On tissue analysis, hepatic expression of RIPK1 was significantly increased in patients with ACLF compared to those with AD alone. Higher hepatic RIPK1 levels correlated with mortality, supporting that necroptotic signaling within the liver contributes directly to organ failure and adverse outcomes.
Expert Commentary
This study delivers a compelling translational advance by validating RIPK3 as a clinically actionable biomarker reflective of necroptotic cell death pathways in AD/ACLF. The strong independent association of plasma RIPK3 with progression and death emphasizes necroptosis as both a pathogenetic driver and a potential therapeutic target. Unlike apoptosis markers, RIPK3 selectively identifies necroptosis, a pro-inflammatory cell death mode exacerbating systemic inflammation in cirrhosis.

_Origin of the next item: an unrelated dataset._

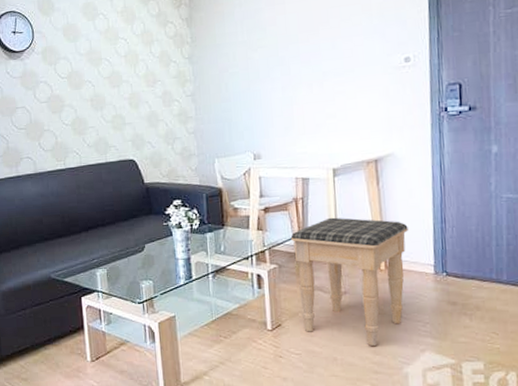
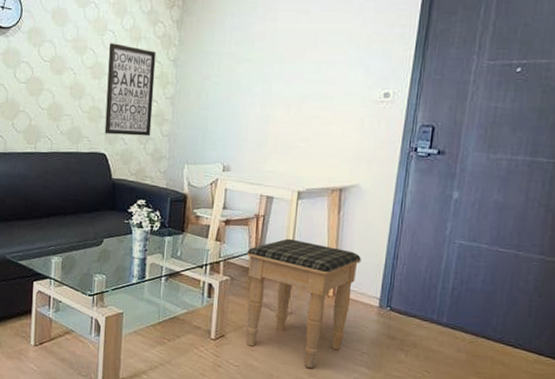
wall art: none [124,50,177,140] -> present [104,43,156,136]

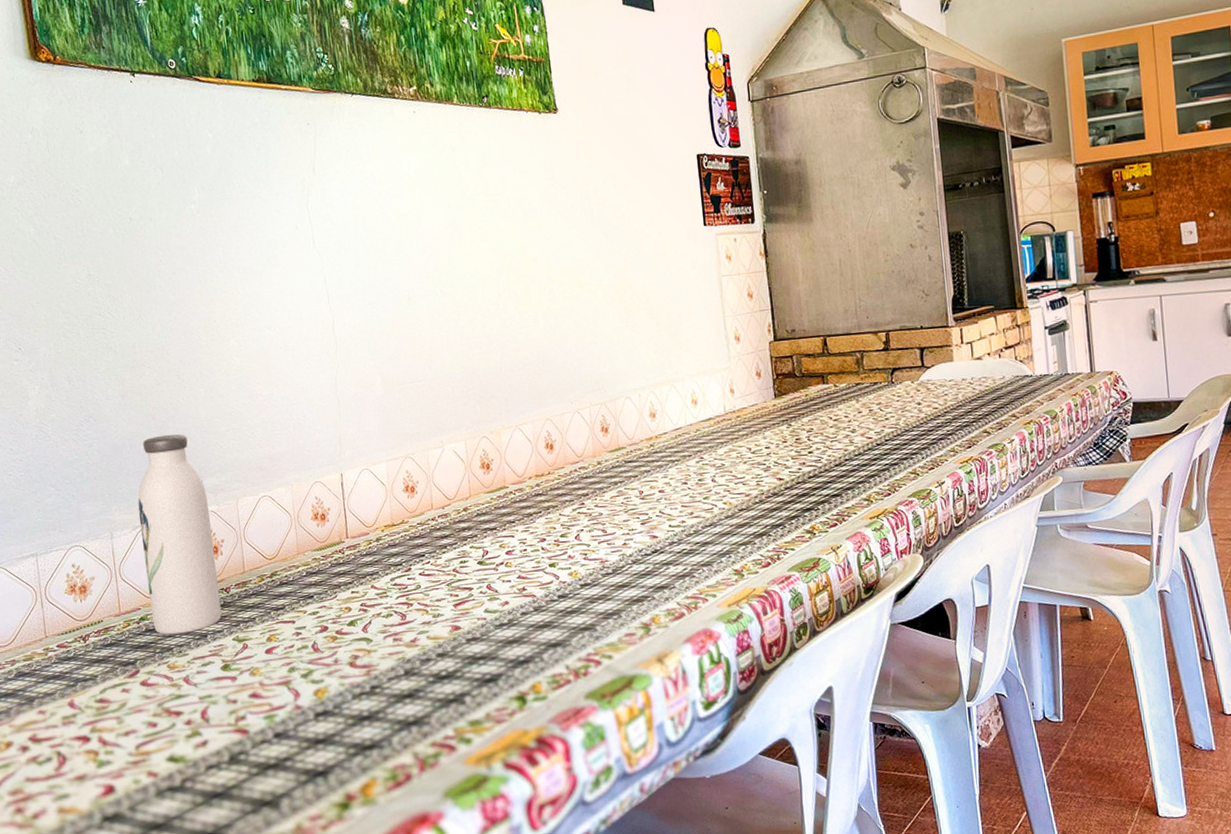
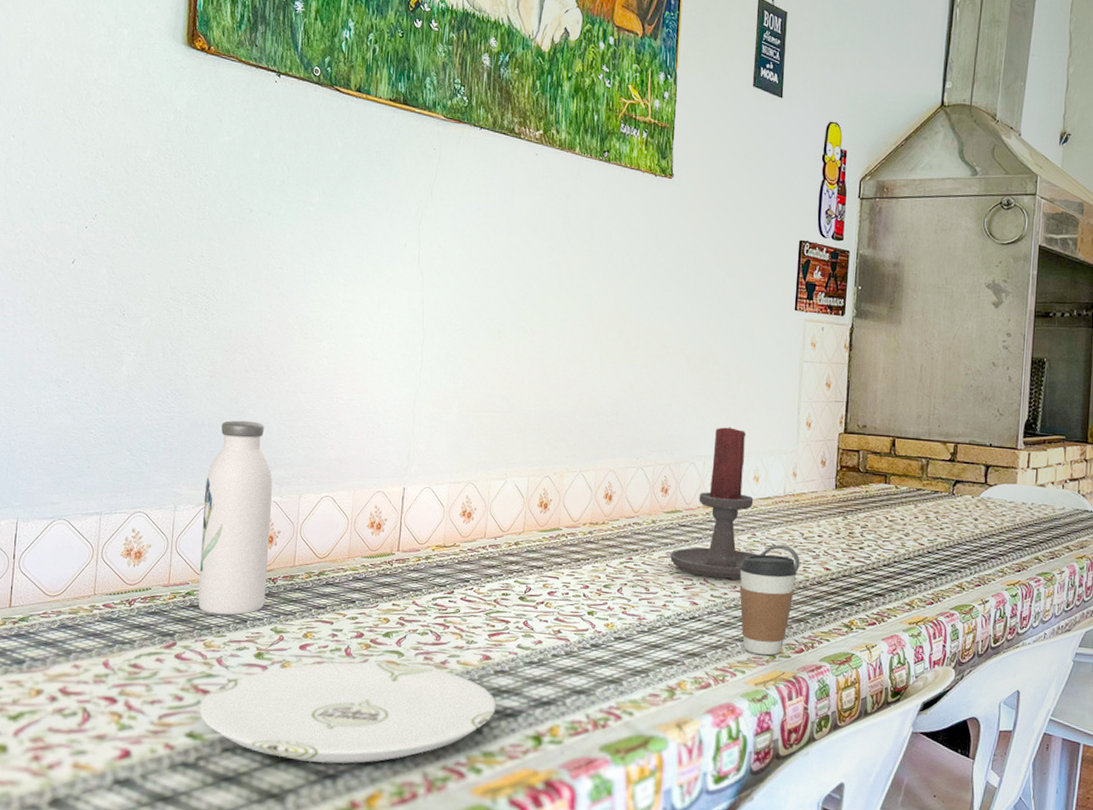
plate: none [175,648,475,765] -> present [199,661,497,764]
candle holder: none [621,354,753,508] -> present [670,426,800,579]
coffee cup: none [692,474,752,576] -> present [739,554,797,656]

The multilayer approach—combining plasma biomarker quantification with histopathological confirmation—reinforces biological plausibility. Integrating RIPK3 into prognostic scores improves predictive accuracy beyond conventional organ failure scores alone, facilitating better risk stratification.
Limitations include relatively small biopsy sample size and need for longitudinal validation in diverse populations and comorbidities. Also, translating RIPK3 measurement into routine clinical use requires assay standardization and evaluation of cost-effectiveness.
Mechanistic insights into RIPK1/RIPK3 involvement hint that pharmacological inhibition of necroptosis could attenuate organ damage, opening avenues for clinical trials targeting this pathway in AD and ACLF.
Conclusion
Verma et al. establish RIPK3 as a novel, robust biomarker for predicting organ failure and mortality in acute decompensation and acute-on-chronic liver failure. Its incorporation into prognostic models significantly enhances risk stratification, enabling more personalized patient management. The study also validates necroptosis as a key pathological mechanism contributing to disease progression, with hepatic RIPK1 expression further substantiating intrahepatic involvement. These findings lay the groundwork for future necroptosis-targeted therapies in high-risk cirrhotic patients, representing a promising shift towards mechanism-based interventions to improve outcomes in AD and ACLF.
Funding and trial registration
The study was funded by institutional grants and academic bodies supporting hepatology research. No clinical trial registration number is reported for this observational biomarker study.
References
Verma N, Garg P, Kaur P, Munjal S, Vinod AP, Valsan A, Andreola F, Kumar P, Saeidinejad M, Engelmann C, De A, Premkumar M, Taneja S, Mookerjee RP, Duseja A, Jalan R. Identification and validation of RIPK3 as a novel biomarker to predict outcomes in patients with acute decompensation of cirrhosis. J Hepatol. 2025 Aug 12:S0168-8278(25)02405-5. doi: 10.1016/j.jhep.2025.07.034. Epub ahead of print. PMID: 40812668.